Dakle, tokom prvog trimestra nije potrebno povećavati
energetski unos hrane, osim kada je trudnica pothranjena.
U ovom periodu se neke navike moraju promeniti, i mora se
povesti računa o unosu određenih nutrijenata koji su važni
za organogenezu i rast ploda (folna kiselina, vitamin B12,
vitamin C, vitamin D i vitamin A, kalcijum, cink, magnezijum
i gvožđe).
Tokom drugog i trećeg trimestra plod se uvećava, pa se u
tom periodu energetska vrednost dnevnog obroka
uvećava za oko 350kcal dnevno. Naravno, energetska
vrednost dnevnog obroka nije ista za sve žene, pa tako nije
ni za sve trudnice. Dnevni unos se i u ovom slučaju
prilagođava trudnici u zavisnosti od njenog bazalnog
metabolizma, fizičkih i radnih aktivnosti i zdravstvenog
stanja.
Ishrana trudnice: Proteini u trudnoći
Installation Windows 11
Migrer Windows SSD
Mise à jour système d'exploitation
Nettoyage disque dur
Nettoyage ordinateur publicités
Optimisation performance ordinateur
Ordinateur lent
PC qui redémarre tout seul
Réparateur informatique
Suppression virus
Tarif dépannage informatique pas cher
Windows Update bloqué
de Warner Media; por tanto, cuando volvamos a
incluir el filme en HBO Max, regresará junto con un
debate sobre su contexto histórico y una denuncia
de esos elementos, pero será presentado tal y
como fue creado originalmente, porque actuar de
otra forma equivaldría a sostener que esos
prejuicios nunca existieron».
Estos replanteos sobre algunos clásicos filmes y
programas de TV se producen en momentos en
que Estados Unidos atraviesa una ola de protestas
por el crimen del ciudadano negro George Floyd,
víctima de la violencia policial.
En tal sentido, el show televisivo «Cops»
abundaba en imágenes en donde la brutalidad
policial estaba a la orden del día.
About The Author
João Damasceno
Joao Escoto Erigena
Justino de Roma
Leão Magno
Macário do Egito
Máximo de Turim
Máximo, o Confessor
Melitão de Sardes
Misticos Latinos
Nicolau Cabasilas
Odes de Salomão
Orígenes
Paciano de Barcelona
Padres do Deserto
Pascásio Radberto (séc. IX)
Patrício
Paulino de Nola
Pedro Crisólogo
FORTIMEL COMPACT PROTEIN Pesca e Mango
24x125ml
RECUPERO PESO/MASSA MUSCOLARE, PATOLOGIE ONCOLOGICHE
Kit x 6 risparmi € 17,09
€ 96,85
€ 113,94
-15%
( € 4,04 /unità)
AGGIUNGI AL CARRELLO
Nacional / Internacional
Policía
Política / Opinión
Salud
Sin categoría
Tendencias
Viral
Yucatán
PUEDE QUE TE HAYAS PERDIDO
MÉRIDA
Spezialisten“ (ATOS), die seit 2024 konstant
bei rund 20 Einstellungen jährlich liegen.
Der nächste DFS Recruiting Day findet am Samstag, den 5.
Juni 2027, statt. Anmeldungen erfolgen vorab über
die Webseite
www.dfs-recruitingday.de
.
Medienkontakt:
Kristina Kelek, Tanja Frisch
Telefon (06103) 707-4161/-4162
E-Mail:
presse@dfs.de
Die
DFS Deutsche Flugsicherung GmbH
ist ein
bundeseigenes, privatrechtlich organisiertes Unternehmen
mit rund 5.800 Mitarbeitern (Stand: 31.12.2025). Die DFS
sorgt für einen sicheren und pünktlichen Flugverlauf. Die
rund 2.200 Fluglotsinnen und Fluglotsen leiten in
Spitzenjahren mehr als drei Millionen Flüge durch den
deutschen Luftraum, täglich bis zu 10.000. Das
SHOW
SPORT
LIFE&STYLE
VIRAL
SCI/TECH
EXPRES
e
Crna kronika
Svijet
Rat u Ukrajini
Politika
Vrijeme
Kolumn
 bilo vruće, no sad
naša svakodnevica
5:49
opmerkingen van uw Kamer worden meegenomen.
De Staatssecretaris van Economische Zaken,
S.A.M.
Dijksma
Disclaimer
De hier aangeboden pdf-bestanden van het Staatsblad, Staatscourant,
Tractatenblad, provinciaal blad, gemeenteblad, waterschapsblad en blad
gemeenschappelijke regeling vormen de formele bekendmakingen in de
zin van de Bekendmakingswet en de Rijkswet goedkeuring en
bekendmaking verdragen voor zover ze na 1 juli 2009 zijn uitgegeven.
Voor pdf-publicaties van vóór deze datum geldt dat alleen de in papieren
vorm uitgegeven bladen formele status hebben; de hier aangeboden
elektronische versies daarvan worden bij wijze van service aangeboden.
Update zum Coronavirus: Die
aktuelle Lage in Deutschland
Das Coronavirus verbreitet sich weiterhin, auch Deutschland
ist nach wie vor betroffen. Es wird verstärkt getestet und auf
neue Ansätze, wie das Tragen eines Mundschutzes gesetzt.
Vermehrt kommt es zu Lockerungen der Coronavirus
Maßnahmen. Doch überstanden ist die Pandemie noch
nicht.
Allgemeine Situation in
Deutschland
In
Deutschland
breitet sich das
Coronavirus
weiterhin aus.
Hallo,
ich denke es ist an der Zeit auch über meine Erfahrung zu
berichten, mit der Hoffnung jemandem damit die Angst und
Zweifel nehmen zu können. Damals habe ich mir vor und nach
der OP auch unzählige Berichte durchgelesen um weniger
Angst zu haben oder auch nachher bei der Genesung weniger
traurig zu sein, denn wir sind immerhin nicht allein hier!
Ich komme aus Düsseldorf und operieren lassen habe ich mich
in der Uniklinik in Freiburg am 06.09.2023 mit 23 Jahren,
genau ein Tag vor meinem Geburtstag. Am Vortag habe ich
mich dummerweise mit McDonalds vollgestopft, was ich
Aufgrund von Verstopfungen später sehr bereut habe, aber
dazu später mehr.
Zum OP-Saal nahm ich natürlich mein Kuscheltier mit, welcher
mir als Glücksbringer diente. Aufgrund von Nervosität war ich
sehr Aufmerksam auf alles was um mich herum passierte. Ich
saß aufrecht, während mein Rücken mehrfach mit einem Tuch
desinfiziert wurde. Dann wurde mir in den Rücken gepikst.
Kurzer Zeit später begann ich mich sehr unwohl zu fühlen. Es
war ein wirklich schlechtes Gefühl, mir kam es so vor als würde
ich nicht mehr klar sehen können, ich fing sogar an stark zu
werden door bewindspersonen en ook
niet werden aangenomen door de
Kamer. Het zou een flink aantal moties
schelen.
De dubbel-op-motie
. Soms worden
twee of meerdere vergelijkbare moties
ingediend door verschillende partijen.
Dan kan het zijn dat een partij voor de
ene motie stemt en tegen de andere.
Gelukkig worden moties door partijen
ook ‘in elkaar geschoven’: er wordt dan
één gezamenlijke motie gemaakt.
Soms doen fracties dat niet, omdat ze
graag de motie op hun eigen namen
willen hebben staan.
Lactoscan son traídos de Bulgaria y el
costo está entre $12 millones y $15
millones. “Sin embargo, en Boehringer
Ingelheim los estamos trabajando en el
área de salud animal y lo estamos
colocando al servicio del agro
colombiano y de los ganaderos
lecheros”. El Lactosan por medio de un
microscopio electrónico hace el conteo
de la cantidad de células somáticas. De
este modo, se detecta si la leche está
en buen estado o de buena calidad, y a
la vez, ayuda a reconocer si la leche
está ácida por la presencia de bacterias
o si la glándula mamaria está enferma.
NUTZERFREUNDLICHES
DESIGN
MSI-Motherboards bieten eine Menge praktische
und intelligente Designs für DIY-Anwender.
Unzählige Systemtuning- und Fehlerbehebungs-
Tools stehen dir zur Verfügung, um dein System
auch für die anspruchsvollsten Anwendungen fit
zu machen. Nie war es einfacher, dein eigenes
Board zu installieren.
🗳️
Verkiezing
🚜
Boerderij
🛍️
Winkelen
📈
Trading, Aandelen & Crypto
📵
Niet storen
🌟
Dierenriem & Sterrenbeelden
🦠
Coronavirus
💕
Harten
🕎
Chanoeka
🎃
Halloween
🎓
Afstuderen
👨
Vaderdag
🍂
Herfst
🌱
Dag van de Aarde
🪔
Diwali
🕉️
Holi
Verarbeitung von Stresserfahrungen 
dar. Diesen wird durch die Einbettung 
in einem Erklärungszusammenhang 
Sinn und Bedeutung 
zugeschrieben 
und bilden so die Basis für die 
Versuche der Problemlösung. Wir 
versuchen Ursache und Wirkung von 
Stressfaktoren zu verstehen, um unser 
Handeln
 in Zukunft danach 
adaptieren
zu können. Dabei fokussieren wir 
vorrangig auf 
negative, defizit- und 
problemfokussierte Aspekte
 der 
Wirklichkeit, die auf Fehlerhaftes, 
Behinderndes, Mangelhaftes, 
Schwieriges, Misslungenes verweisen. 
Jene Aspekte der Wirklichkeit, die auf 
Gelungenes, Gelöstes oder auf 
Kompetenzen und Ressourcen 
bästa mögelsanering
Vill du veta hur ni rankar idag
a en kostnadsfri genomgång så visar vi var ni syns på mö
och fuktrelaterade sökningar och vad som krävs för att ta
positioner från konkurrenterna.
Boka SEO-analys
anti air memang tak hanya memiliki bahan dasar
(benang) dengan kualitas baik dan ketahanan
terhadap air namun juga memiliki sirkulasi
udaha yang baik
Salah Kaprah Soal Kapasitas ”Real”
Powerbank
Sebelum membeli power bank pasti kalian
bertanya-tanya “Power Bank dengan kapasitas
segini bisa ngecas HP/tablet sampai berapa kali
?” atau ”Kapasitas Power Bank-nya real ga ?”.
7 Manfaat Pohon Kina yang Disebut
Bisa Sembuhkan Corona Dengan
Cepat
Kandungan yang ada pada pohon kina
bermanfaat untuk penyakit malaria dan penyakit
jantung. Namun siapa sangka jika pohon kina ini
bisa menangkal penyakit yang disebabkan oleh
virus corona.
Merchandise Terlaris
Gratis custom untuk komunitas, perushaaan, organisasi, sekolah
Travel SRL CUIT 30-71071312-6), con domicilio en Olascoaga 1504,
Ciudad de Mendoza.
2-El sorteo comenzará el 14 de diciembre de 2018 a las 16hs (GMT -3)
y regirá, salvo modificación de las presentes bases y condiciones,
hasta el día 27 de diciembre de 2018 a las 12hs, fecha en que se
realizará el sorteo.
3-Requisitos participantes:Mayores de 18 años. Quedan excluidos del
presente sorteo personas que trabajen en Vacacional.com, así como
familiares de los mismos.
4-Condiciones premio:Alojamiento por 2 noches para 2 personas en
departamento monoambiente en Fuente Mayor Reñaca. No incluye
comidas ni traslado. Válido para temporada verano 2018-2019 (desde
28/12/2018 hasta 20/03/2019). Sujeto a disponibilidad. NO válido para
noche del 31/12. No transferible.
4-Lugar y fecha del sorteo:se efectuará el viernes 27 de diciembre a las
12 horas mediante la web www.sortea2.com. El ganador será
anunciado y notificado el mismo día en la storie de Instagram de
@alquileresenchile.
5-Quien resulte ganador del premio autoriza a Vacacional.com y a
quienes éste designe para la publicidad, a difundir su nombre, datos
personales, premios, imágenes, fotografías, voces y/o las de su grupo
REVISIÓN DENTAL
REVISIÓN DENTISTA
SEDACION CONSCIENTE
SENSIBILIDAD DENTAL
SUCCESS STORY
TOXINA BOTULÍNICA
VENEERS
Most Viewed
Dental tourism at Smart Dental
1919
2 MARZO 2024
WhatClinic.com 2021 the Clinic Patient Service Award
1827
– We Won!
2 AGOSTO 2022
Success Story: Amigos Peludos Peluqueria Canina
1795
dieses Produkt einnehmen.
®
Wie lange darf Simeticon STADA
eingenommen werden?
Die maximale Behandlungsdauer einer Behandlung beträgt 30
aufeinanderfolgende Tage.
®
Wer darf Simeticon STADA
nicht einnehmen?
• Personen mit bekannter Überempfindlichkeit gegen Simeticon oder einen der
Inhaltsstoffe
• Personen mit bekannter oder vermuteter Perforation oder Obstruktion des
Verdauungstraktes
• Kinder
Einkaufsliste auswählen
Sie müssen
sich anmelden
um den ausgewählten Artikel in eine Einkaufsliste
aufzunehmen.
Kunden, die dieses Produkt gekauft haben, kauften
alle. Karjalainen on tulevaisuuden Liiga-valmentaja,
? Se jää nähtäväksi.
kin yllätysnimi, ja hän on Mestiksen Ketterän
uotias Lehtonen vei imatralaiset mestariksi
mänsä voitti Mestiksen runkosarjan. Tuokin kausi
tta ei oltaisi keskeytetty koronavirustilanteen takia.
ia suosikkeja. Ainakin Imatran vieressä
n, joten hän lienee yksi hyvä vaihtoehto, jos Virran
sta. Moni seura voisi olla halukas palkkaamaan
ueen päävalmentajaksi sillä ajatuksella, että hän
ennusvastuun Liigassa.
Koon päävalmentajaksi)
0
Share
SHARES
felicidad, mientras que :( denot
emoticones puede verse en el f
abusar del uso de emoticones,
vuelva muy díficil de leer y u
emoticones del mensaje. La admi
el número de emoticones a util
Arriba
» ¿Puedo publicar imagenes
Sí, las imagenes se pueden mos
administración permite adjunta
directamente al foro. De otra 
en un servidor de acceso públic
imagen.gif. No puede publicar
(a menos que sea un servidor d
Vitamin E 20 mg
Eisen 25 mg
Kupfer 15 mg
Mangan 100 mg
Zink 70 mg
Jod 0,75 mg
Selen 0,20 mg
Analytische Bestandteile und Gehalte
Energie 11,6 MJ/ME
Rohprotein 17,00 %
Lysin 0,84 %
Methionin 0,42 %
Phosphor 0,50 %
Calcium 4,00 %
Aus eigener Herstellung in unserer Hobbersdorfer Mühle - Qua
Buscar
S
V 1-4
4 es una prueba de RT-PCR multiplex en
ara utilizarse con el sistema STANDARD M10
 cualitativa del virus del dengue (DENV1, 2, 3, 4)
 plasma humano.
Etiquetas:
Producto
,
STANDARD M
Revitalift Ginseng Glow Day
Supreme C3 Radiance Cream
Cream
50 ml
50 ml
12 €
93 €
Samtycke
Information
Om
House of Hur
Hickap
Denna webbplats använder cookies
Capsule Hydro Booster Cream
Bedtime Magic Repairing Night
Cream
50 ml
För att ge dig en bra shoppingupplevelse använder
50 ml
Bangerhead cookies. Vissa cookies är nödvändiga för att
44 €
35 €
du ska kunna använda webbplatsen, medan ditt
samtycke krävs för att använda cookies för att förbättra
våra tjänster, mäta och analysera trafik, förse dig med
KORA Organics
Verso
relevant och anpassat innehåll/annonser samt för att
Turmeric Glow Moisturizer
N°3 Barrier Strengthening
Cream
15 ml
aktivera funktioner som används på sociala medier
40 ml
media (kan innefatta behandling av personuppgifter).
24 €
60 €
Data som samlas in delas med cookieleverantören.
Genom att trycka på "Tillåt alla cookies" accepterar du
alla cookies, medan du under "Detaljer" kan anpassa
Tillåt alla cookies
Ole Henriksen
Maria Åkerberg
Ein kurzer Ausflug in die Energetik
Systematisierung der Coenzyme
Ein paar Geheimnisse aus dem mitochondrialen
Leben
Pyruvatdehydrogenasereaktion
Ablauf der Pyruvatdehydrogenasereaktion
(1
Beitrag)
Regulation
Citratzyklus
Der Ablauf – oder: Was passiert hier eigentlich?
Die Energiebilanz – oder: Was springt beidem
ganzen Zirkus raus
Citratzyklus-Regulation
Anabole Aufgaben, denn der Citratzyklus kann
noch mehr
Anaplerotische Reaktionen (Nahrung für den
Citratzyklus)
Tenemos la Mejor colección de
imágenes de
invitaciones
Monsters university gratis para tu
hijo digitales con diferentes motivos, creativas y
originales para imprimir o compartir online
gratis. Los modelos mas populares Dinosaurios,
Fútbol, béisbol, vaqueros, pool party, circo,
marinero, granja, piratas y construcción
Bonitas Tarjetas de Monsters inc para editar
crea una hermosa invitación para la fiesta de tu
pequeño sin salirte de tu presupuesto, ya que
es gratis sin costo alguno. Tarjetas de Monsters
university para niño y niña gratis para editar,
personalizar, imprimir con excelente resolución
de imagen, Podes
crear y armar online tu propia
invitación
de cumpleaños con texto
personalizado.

> PROMPT
Transcribe the records above from the line holding "PUEDE QUE TE HAYAS PERDIDO" down to the line holding "ich denke es", inclusive, without adding anything.

> SOLVED EXERCISE
PUEDE QUE TE HAYAS PERDIDO
MÉRIDA
Spezialisten“ (ATOS), die seit 2024 konstant
bei rund 20 Einstellungen jährlich liegen.
Der nächste DFS Recruiting Day findet am Samstag, den 5.
Juni 2027, statt. Anmeldungen erfolgen vorab über
die Webseite
www.dfs-recruitingday.de
.
Medienkontakt:
Kristina Kelek, Tanja Frisch
Telefon (06103) 707-4161/-4162
E-Mail:
presse@dfs.de
Die
DFS Deutsche Flugsicherung GmbH
ist ein
bundeseigenes, privatrechtlich organisiertes Unternehmen
mit rund 5.800 Mitarbeitern (Stand: 31.12.2025). Die DFS
sorgt für einen sicheren und pünktlichen Flugverlauf. Die
rund 2.200 Fluglotsinnen und Fluglotsen leiten in
Spitzenjahren mehr als drei Millionen Flüge durch den
deutschen Luftraum, täglich bis zu 10.000. Das
SHOW
SPORT
LIFE&STYLE
VIRAL
SCI/TECH
EXPRES
e
Crna kronika
Svijet
Rat u Ukrajini
Politika
Vrijeme
Kolumn
 bilo vruće, no sad
naša svakodnevica
5:49
opmerkingen van uw Kamer worden meegenomen.
De Staatssecretaris van Economische Zaken,
S.A.M.
Dijksma
Disclaimer
De hier aangeboden pdf-bestanden van het Staatsblad, Staatscourant,
Tractatenblad, provinciaal blad, gemeenteblad, waterschapsblad en blad
gemeenschappelijke regeling vormen de formele bekendmakingen in de
zin van de Bekendmakingswet en de Rijkswet goedkeuring en
bekendmaking verdragen voor zover ze na 1 juli 2009 zijn uitgegeven.
Voor pdf-publicaties van vóór deze datum geldt dat alleen de in papieren
vorm uitgegeven bladen formele status hebben; de hier aangeboden
elektronische versies daarvan worden bij wijze van service aangeboden.
Update zum Coronavirus: Die
aktuelle Lage in Deutschland
Das Coronavirus verbreitet sich weiterhin, auch Deutschland
ist nach wie vor betroffen. Es wird verstärkt getestet und auf
neue Ansätze, wie das Tragen eines Mundschutzes gesetzt.
Vermehrt kommt es zu Lockerungen der Coronavirus
Maßnahmen. Doch überstanden ist die Pandemie noch
nicht.
Allgemeine Situation in
Deutschland
In
Deutschland
breitet sich das
Coronavirus
weiterhin aus.
Hallo,
ich denke es ist an der Zeit auch über meine Erfahrung zu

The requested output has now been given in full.